The Other 90% - The Final Product: Develop the Program, Develop the Athlete
Those who only follow the success of a favorite program and have not actually participated in the development and management of an athletic program hold the assumptions that program development and improvement is straightforward and can be accomplished quickly. This is not so, please note the many big name universities who have struggled for decades to get to the top tier with little success. The coaching names and publicity change, but the results stay the same. There are coaching destinations that successful coaches avoid (applying for jobs) like the plague, while the “hot” new names with recent, but minimal, overall success, readily accept. The payday is bigger, but the task is daunting.
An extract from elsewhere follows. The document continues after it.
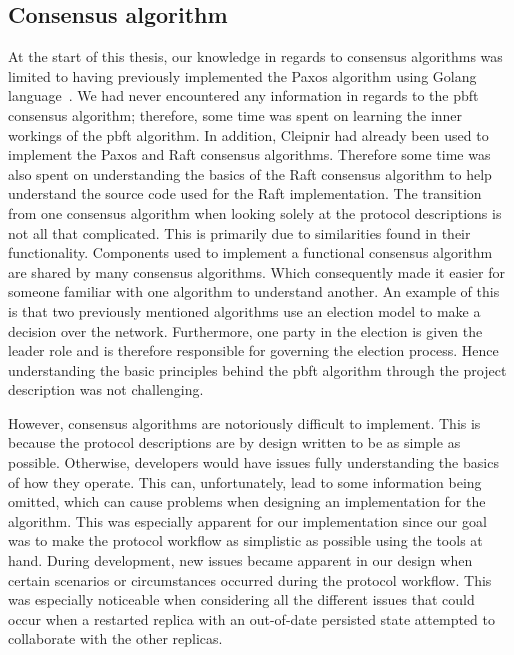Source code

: \subsection{Consensus algorithm}

At the start of this thesis, our knowledge in regards to consensus algorithms was limited to having previously implemented the Paxos algorithm using Golang language~\cite{WEB:golangmainpage}. We had never encountered any information in regards to the \ac{pbft} consensus algorithm; therefore, some time was spent on learning the inner workings of the \ac{pbft} algorithm. In addition, Cleipnir had already been used to implement the Paxos and Raft consensus algorithms. Therefore some time was also spent on understanding the basics of the Raft consensus algorithm to help understand the source code used for the Raft implementation. The transition from one consensus algorithm when looking solely at the protocol descriptions is not all that complicated. This is primarily due to similarities found in their functionality. Components used to implement a functional consensus algorithm are shared by many consensus algorithms. Which consequently made it easier for someone familiar with one algorithm to understand another.
An example of this is that two previously mentioned algorithms use an election model to make a decision over the network. Furthermore, one party in the election is given the leader role and is therefore responsible for governing the election process. Hence understanding the basic principles behind the \ac{pbft} algorithm through the project description was not challenging.

However, consensus algorithms are notoriously difficult to implement. This is because the protocol descriptions are by design written to be as simple as possible. Otherwise, developers would have issues fully understanding the basics of how they operate. This can, unfortunately, lead to some information being omitted, which can cause problems when designing an implementation for the algorithm. This was especially apparent for our implementation since our goal was to make the protocol workflow as simplistic as possible using the tools at hand. During development, new issues became apparent in our design when certain scenarios or circumstances occurred during the protocol workflow. This was especially noticeable when considering all the different issues that could occur when a restarted replica with an out-of-date persisted state attempted to collaborate with the other replicas.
Developing a program that has been at ground zero and remained firmly entrenched in mediocrity, regardless of the temporary custodian, is past challenging. The task is fraught with naysayers who are typically filled with negative expectations, replete with energy and time necessities that can tax even the most vibrant, and is dependent on the patience and perception of others, who can see the progress more so than the struggle.
It is exceptionally difficult to take a program to new heights, but this happens enough times that such an accomplishment is not mistakenly labeled a miracle. This phenomenon of upward success is less common than the recycled failure that continues to surround familiar programs. It is the opinion of the author that rebuilding/developing a program at the major college level is exponentially more difficult than a similar challenge at the high school level, and even slightly more difficult than rebuilding a professional program.
Being difficult does not mean impossible. And so, this final article in the series ties the themes of change, cognitive functions, and success together in a discussion of program development. There are assumptions that must be stated beforehand. First, all facilities and talent are not equal. Second, some institutions have an academic climate historically more hostile to athletics and the associated university programs. Finally, the vision and logical progression of program development must be addressed rapidly upon taking over a program. Perhaps, even as an initial task upon employment.
The above premises are related to the executive functions discussed in article two, cognitive functions. Except this time it is the coaching staff who will be challenged for solutions, not the players. Any coaching staff developing a dead horse program comes in with a vision, but the vision must be implemented. Assuming adequate, not superior, resources, the king of any executive function in developing a program is clearly management. Management is always talked about, but fans assume most coaches have the same approximate level of management. This is patently incorrect. Just like some coaches have more knowledge than their peers, some coaches excel at management. It is nearly impossible to advance the low-lying program without superior management from the very start. The window of opportunity is shorter in such circumstances. Forget on the job training for management that is for the young assistants learning at the hand of the master.